Community-based agriculture can have several significant benefits for a community including:
Providing a catalyst for neighborhood and community development
Stimulating social interaction
Reducing family food budgets
Creating opportunities for recreation, exercise, therapy and education
Preserving green space
Creating income opportunities and economic development.
Emergency food programs are generally delivered by community-based, advocacy organizations and religious organizations around Minnesota.
Those with limited incomes often find it difficult or impossible to purchase healthy foods due to cost, limited availability and limited access. Food shelves can provide such individuals with healthy choices they may not otherwise have, resulting in improved eating habits and improved health.
To increase access, availability and selection of healthier foods provided through emergency food programs by implementing strategies that educate decision-makers, donors, suppliers, staff and volunteers; by helping hunger relief organizations create guidelines for and promotion of healthier food options.

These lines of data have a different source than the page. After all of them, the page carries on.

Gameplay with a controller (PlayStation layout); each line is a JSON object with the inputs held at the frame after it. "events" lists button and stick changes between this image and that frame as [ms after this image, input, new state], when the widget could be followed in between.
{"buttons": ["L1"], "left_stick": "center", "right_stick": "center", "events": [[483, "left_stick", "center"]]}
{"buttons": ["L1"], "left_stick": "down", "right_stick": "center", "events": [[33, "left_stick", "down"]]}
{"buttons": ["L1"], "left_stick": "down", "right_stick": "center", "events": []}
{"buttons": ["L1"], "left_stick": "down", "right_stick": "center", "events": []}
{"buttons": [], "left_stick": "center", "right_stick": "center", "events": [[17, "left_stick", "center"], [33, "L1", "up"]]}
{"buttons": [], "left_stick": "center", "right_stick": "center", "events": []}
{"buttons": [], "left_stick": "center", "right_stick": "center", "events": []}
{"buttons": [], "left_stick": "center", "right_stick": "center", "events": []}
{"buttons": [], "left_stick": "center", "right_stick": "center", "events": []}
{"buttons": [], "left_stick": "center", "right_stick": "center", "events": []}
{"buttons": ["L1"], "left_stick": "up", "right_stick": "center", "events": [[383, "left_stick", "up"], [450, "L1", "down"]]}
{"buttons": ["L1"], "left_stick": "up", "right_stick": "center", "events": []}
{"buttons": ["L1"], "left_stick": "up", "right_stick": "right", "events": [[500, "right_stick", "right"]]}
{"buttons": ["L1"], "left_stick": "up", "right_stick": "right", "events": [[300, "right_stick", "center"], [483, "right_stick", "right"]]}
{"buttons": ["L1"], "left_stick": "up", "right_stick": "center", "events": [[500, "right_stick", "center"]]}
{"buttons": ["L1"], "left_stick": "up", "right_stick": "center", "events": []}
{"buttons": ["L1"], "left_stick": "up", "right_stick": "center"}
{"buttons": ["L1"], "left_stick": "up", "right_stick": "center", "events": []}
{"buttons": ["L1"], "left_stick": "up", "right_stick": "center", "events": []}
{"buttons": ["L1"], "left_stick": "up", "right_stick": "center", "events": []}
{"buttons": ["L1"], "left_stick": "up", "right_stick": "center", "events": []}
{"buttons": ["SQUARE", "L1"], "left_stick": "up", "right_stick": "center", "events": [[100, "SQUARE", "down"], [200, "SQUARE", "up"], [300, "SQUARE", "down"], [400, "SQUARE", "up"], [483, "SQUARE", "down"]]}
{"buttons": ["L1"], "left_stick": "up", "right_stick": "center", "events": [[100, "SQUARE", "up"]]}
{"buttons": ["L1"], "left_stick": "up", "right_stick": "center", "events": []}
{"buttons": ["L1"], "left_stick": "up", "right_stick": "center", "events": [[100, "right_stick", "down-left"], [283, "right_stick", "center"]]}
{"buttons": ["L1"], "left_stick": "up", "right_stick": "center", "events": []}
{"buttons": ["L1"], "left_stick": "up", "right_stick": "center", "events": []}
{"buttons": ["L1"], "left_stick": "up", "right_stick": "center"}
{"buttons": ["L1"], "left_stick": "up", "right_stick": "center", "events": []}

Food Retail- Convenience Stores
A convenience store is a small store that stocks and sells everyday items such as groceries, soft drinks and tobacco products. It may be part of a gas station and can be located in urban or rural areas. Many times it is the only food outlet for several miles.
Many rural communities and some cities do not have nearby food sources or stores offering healthy, affordable options. Sometimes convenience stores offer convenient ready-to-eat foods that are high in saturated fat, sodium and added sugar and offer few if any fruits and vegetables.
To increase access to, selection of, and demand for healthier options in convenience stores.